▶ Work order
Pick out every line in the rows below that contains the word "cerca". Treat uppercase and lowercase as different.

▶ Exercise materials

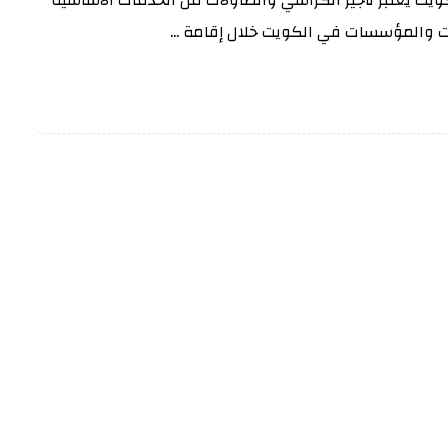
ات والمؤسسات في الكويت خلال إقامة ...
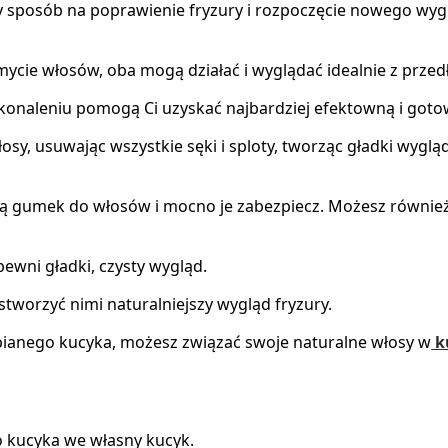
y sposób na poprawienie fryzury i rozpoczęcie nowego wygl
mycie włosów, oba mogą działać i wyglądać idealnie z prze
konaleniu pomogą Ci uzyskać najbardziej efektowną i goto
osy, usuwając wszystkie sęki i sploty, tworząc gładki wygl
 gumek do włosów i mocno je zabezpiecz. Możesz również 
pewni gładki, czysty wygląd.
stworzyć nimi naturalniejszy wygląd fryzury.
ianego kucyka, możesz związać swoje naturalne włosy w
k
o kucyka we własny kucyk.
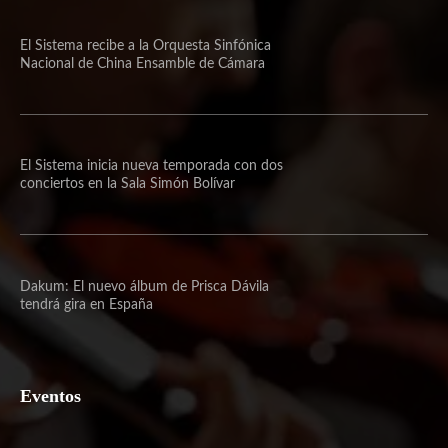
El Sistema recibe a la Orquesta Sinfónica
Nacional de China Ensamble de Cámara
El Sistema inicia nueva temporada con dos
conciertos en la Sala Simón Bolívar
Dakum: El nuevo álbum de Prisca Dávila
tendrá gira en España
Eventos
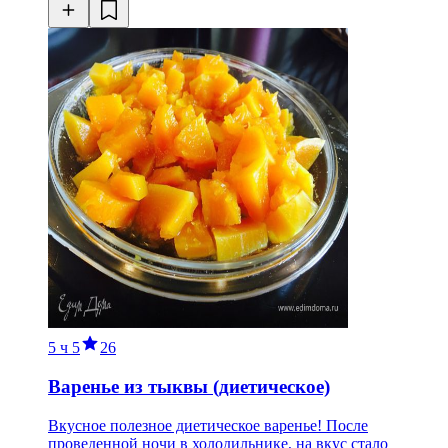
5 ч
5
26
Варенье из тыквы (диетическое)
Вкусное полезное диетическое варенье! После
проведенной ночи в холодильнике, на вкус стало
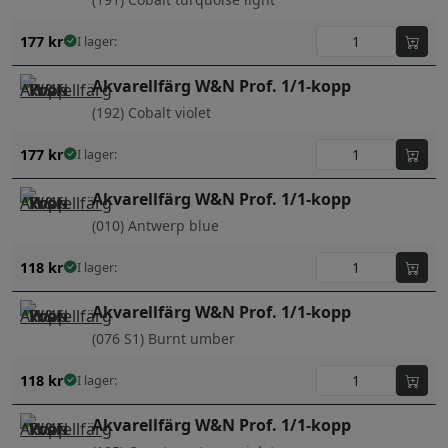
177
kr
I lager:
Akvarellfärg W&N Prof. 1/1-kopp
(192) Cobalt violet
177
kr
I lager:
Akvarellfärg W&N Prof. 1/1-kopp
(010) Antwerp blue
118
kr
I lager:
Akvarellfärg W&N Prof. 1/1-kopp
(076 S1) Burnt umber
118
kr
I lager:
Akvarellfärg W&N Prof. 1/1-kopp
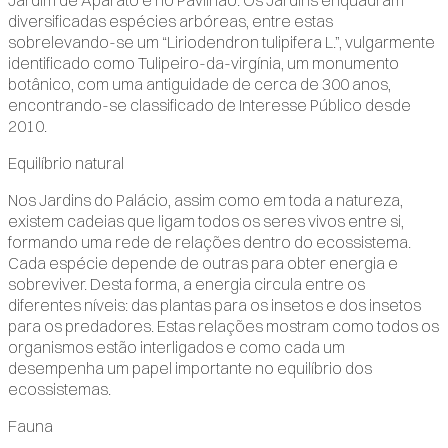
Jardim de Aparato e no Pavilhão. Os Jardins enquadram
diversificadas espécies arbóreas, entre estas
sobrelevando-se um “Liriodendron tulipifera L.”, vulgarmente
identificado como Tulipeiro-da-virgínia, um monumento
botânico, com uma antiguidade de cerca de 300 anos,
encontrando-se classificado de Interesse Público desde
2010.
Equilíbrio natural
Nos Jardins do Palácio, assim como em toda a natureza,
existem cadeias que ligam todos os seres vivos entre si,
formando uma rede de relações dentro do ecossistema.
Cada espécie depende de outras para obter energia e
sobreviver. Desta forma, a energia circula entre os
diferentes níveis: das plantas para os insetos e dos insetos
para os predadores. Estas relações mostram como todos os
organismos estão interligados e como cada um
desempenha um papel importante no equilíbrio dos
ecossistemas.
Fauna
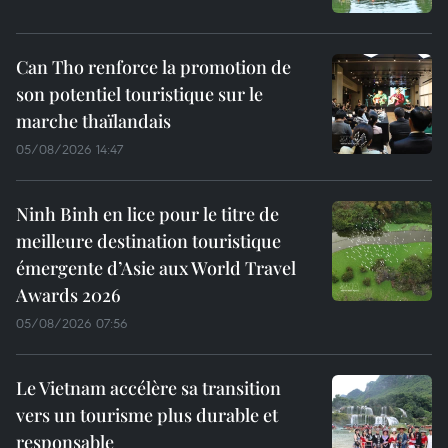
Can Tho renforce la promotion de
son potentiel touristique sur le
marche thaïlandais
05/08/2026 14:47
Ninh Binh en lice pour le titre de
meilleure destination touristique
émergente d’Asie aux World Travel
Awards 2026
05/08/2026 07:56
Le Vietnam accélère sa transition
vers un tourisme plus durable et
responsable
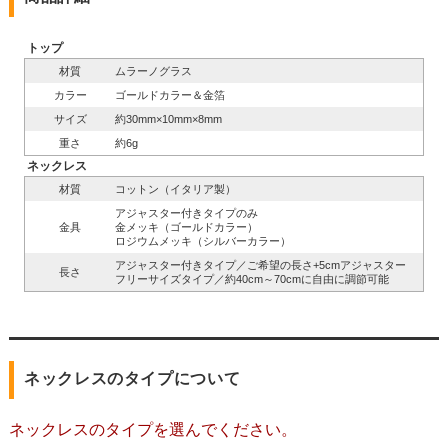
トップ
材質
ムラーノグラス
カラー
ゴールドカラー＆金箔
サイズ
約30mm×10mm×8mm
重さ
約6g
ネックレス
材質
コットン（イタリア製）
アジャスター付きタイプのみ
金具
金メッキ（ゴールドカラー）
ロジウムメッキ（シルバーカラー）
アジャスター付きタイプ／ご希望の長さ+5cmアジャスター
長さ
フリーサイズタイプ／約40cm～70cmに自由に調節可能
ネックレスのタイプについて
ネックレスのタイプを選んでください。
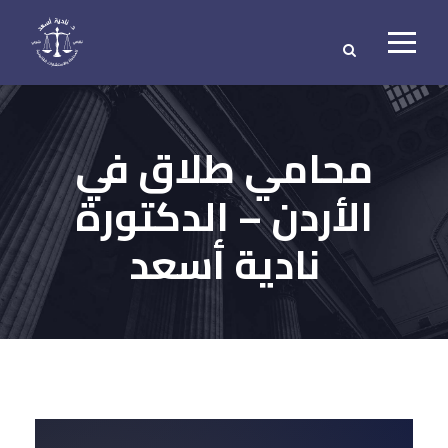
محامي طلاق في
الأردن – الدكتورة
نادية أسعد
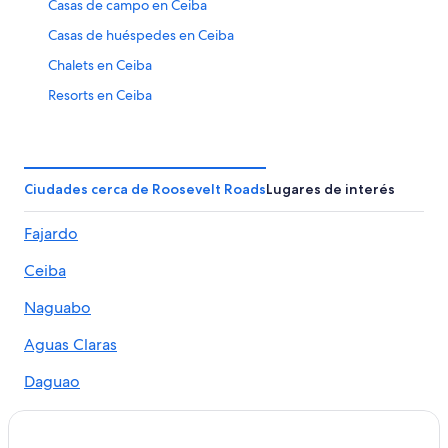
Casas de campo en Ceiba
Casas de huéspedes en Ceiba
Chalets en Ceiba
Resorts en Ceiba
Condominios en Ceiba
Apartamentos en Ceiba
Hostales en Ceiba
Ciudades cerca de Roosevelt Roads
Lugares de interés
Hilton Hotels en Ceiba
Fajardo
Hoteles en la playa en Ceiba
Ceiba
Hoteles baratos en Ceiba
Hoteles con estacionamiento en Ceiba
Naguabo
Hoteles con alberca en Ceiba
Aguas Claras
Hoteles en Ceiba
Daguao
Villas en Ceiba
Hoteles en Río Arriba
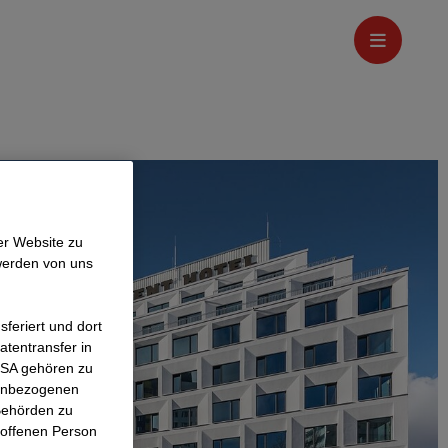
er Website zu
werden von uns
feriert und dort
atentransfer in
 USA gehören zu
nenbezogenen
Behörden zu
roffenen Person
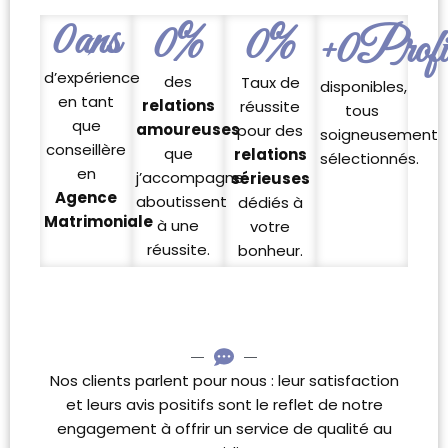
0
ans
0
%
0
%
+
0
Profil
d’expérience
des
Taux de
disponibles,
en tant
relations
réussite
tous
que
amoureuses
pour des
soigneusement
conseillère
que
relations
sélectionnés.
en
j’accompagne
sérieuses
Agence
aboutissent
dédiés à
Matrimoniale
à une
votre
réussite.
bonheur.
Nos clients parlent pour nous : leur satisfaction
et leurs avis positifs sont le reflet de notre
engagement à offrir un service de qualité au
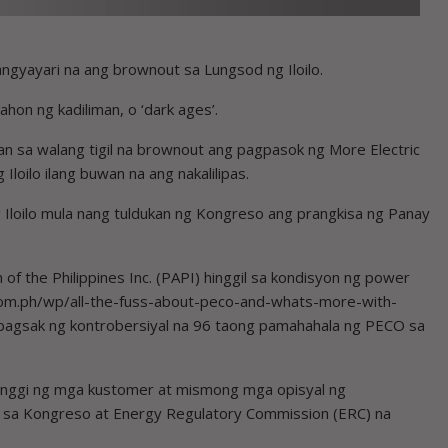
ngyayari na ang brownout sa Lungsod ng Iloilo.
on ng kadiliman, o ‘dark ages’.
ban sa walang tigil na brownout ang pagpasok ng More Electric
oilo ilang buwan na ang nakalilipas.
Iloilo mula nang tuldukan ng Kongreso ang prangkisa ng Panay
of the Philippines Inc. (PAPI) hinggil sa ­kondisyon ng power
pi.com.ph/wp/all-the-fuss-about-peco-and-whats-more-with-
agbagsak ng ­kontrobersiyal na 96 taong pamahahala ng PECO sa
anggi ng mga kustomer at mismong mga opisyal ng
gin sa Kongreso at Energy Regulatory Commission (ERC) na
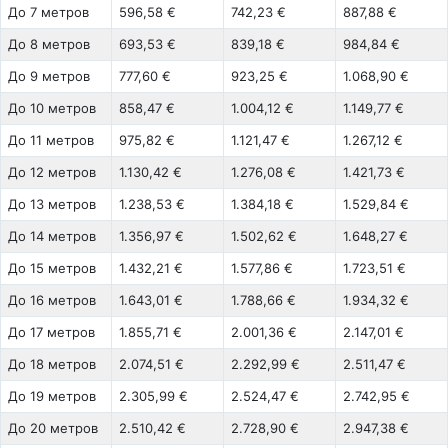
До 7 метров
596,58 €
742,23 €
887,88 €
До 8 метров
693,53 €
839,18 €
984,84 €
До 9 метров
777,60 €
923,25 €
1.068,90 €
До 10 метров
858,47 €
1.004,12 €
1.149,77 €
До 11 метров
975,82 €
1.121,47 €
1.267,12 €
До 12 метров
1.130,42 €
1.276,08 €
1.421,73 €
До 13 метров
1.238,53 €
1.384,18 €
1.529,84 €
До 14 метров
1.356,97 €
1.502,62 €
1.648,27 €
До 15 метров
1.432,21 €
1.577,86 €
1.723,51 €
До 16 метров
1.643,01 €
1.788,66 €
1.934,32 €
До 17 метров
1.855,71 €
2.001,36 €
2.147,01 €
До 18 метров
2.074,51 €
2.292,99 €
2.511,47 €
До 19 метров
2.305,99 €
2.524,47 €
2.742,95 €
До 20 метров
2.510,42 €
2.728,90 €
2.947,38 €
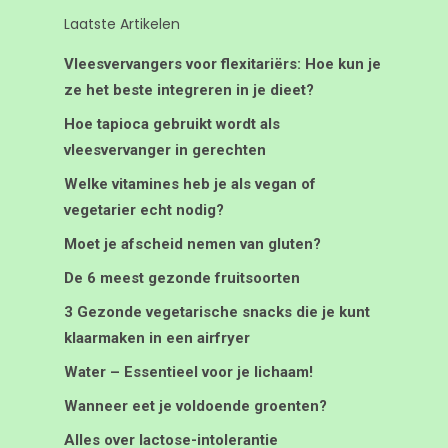
Laatste Artikelen
Vleesvervangers voor flexitariërs: Hoe kun je
ze het beste integreren in je dieet?
Hoe tapioca gebruikt wordt als
vleesvervanger in gerechten
Welke vitamines heb je als vegan of
vegetarier echt nodig?
Moet je afscheid nemen van gluten?
De 6 meest gezonde fruitsoorten
3 Gezonde vegetarische snacks die je kunt
klaarmaken in een airfryer
Water – Essentieel voor je lichaam!
Wanneer eet je voldoende groenten?
Alles over lactose-intolerantie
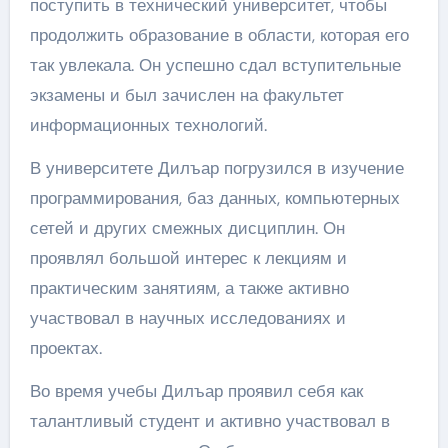
поступить в технический университет, чтобы
продолжить образование в области, которая его
так увлекала. Он успешно сдал вступительные
экзамены и был зачислен на факультет
информационных технологий.
В университете Дилъар погрузился в изучение
программирования, баз данных, компьютерных
сетей и других смежных дисциплин. Он
проявлял большой интерес к лекциям и
практическим занятиям, а также активно
участвовал в научных исследованиях и
проектах.
Во время учебы Дилъар проявил себя как
талантливый студент и активно участвовал в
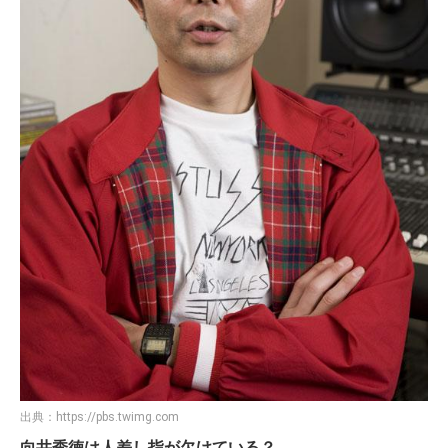
出典：
https://pbs.twimg.com
向井秀徳は人差し指が欠けている？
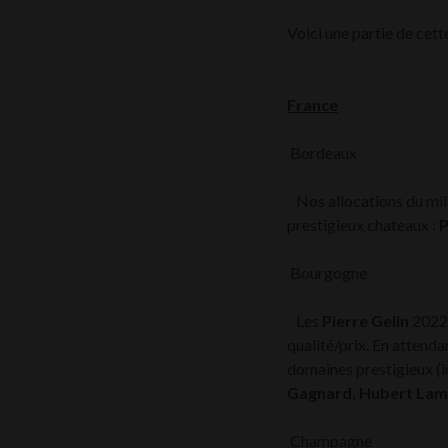
Voici une partie de cet
France
Bordeaux
Nos allocations du mill
prestigieux chateaux :
P
Bourgogne
Les
Pierre Gelin
2022
qualité/prix. En attend
domaines prestigieux (in
Gagnard, Hubert Lamy
Champagne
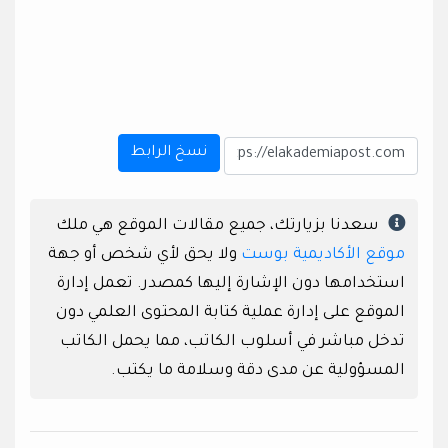
نسخ الرابط
سعدنا بزيارتك، جميع مقالات الموقع هي ملك
موقع الأكاديمية بوست
ولا يحق لأي شخص أو جهة
استخدامها دون الإشارة إليها كمصدر. تعمل إدارة
الموقع على إدارة عملية كتابة المحتوى العلمي دون
تدخل مباشر في أسلوب الكاتب، مما يحمل الكاتب
المسؤولية عن مدى دقة وسلامة ما يكتب.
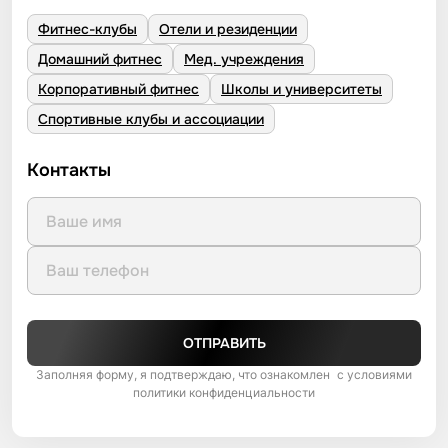
Фитнес-клубы
Отели и резиденции
Домашний фитнес
Мед. учреждения
Корпоративный фитнес
Школы и университеты
Спортивные клубы и ассоциации
Контакты
ОТПРАВИТЬ
Заполняя форму, я подтверждаю, что ознакомлен с условиями
политики конфиденциальности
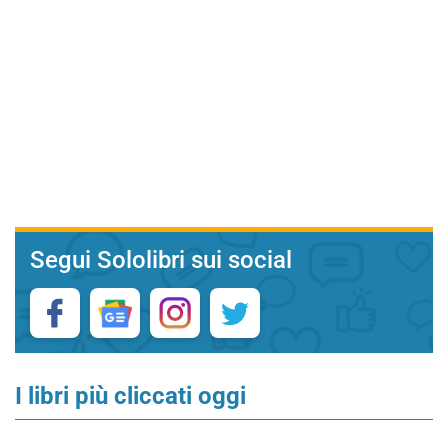
Segui Sololibri sui social
I libri più cliccati oggi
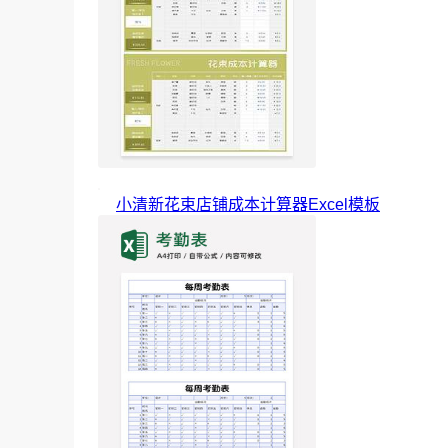
小清新花束店铺成本计算器Excel模板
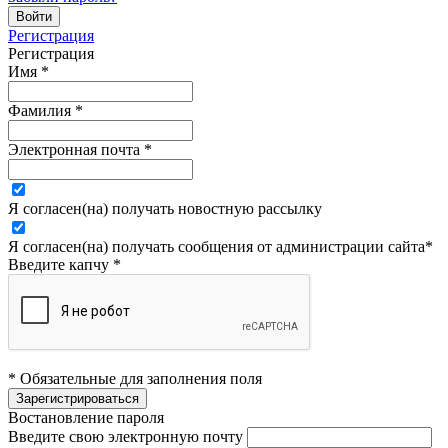
Регистрация
Регистрация
Имя
*
Фамилия
*
Электронная почта
*
Я согласен(на) получать новостную рассылку
Я согласен(на) получать сообщения от администрации сайта
*
Введите капчу
*
* Обязательные для заполнения поля
Востановление пароля
Введите свою электронную почту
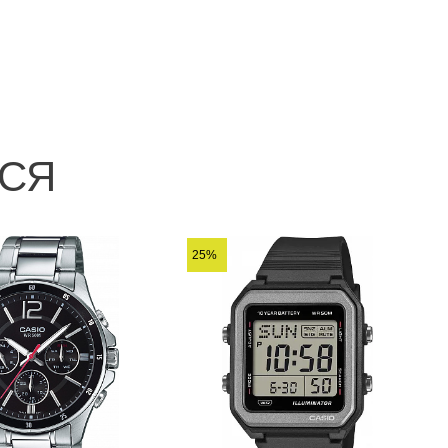
ЬСЯ
25%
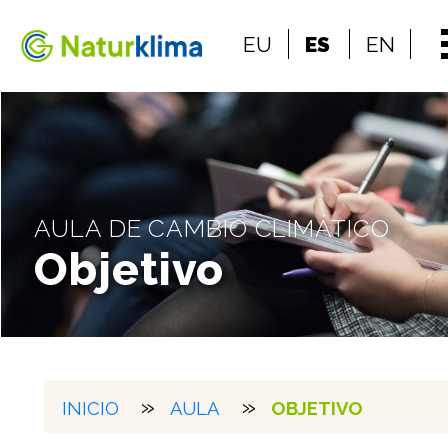
Ir al índice principal de contenidos
EU
ES
EN
Ir a los contenidos
AULA DE CAMBIO CLIMÁTICO
Objetivo
INICIO
AULA
OBJETIVO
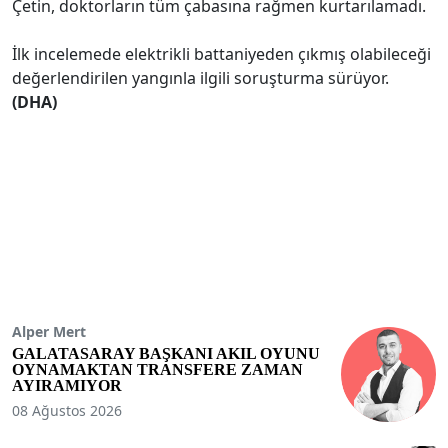
Çetin, doktorların tüm çabasına rağmen kurtarılamadı.
İlk incelemede elektrikli battaniyeden çıkmış olabileceği
değerlendirilen yangınla ilgili soruşturma sürüyor.
(DHA)
Alper Mert
GALATASARAY BAŞKANI AKIL OYUNU
OYNAMAKTAN TRANSFERE ZAMAN
AYIRAMIYOR
08 Ağustos 2026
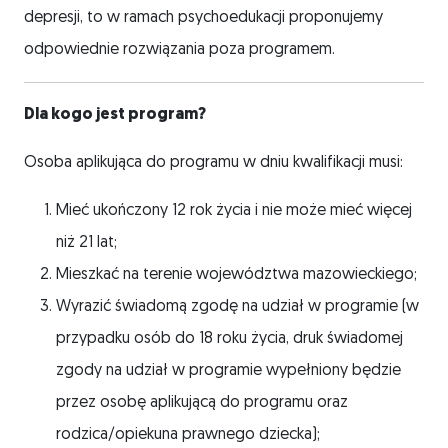
depresji, to w ramach psychoedukacji proponujemy
odpowiednie rozwiązania poza programem.
Dla kogo jest program?
Osoba aplikująca do programu w dniu kwalifikacji musi:
Mieć ukończony 12 rok życia i nie może mieć więcej
niż 21 lat;
Mieszkać na terenie województwa mazowieckiego;
Wyrazić świadomą zgodę na udział w programie (w
przypadku osób do 18 roku życia, druk świadomej
zgody na udział w programie wypełniony będzie
przez osobę aplikującą do programu oraz
rodzica/opiekuna prawnego dziecka);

▶ Answer to the problem
botânico, com uma antiguidade de cerca de 300 anos,
Ciudades cerca de Roosevelt Roads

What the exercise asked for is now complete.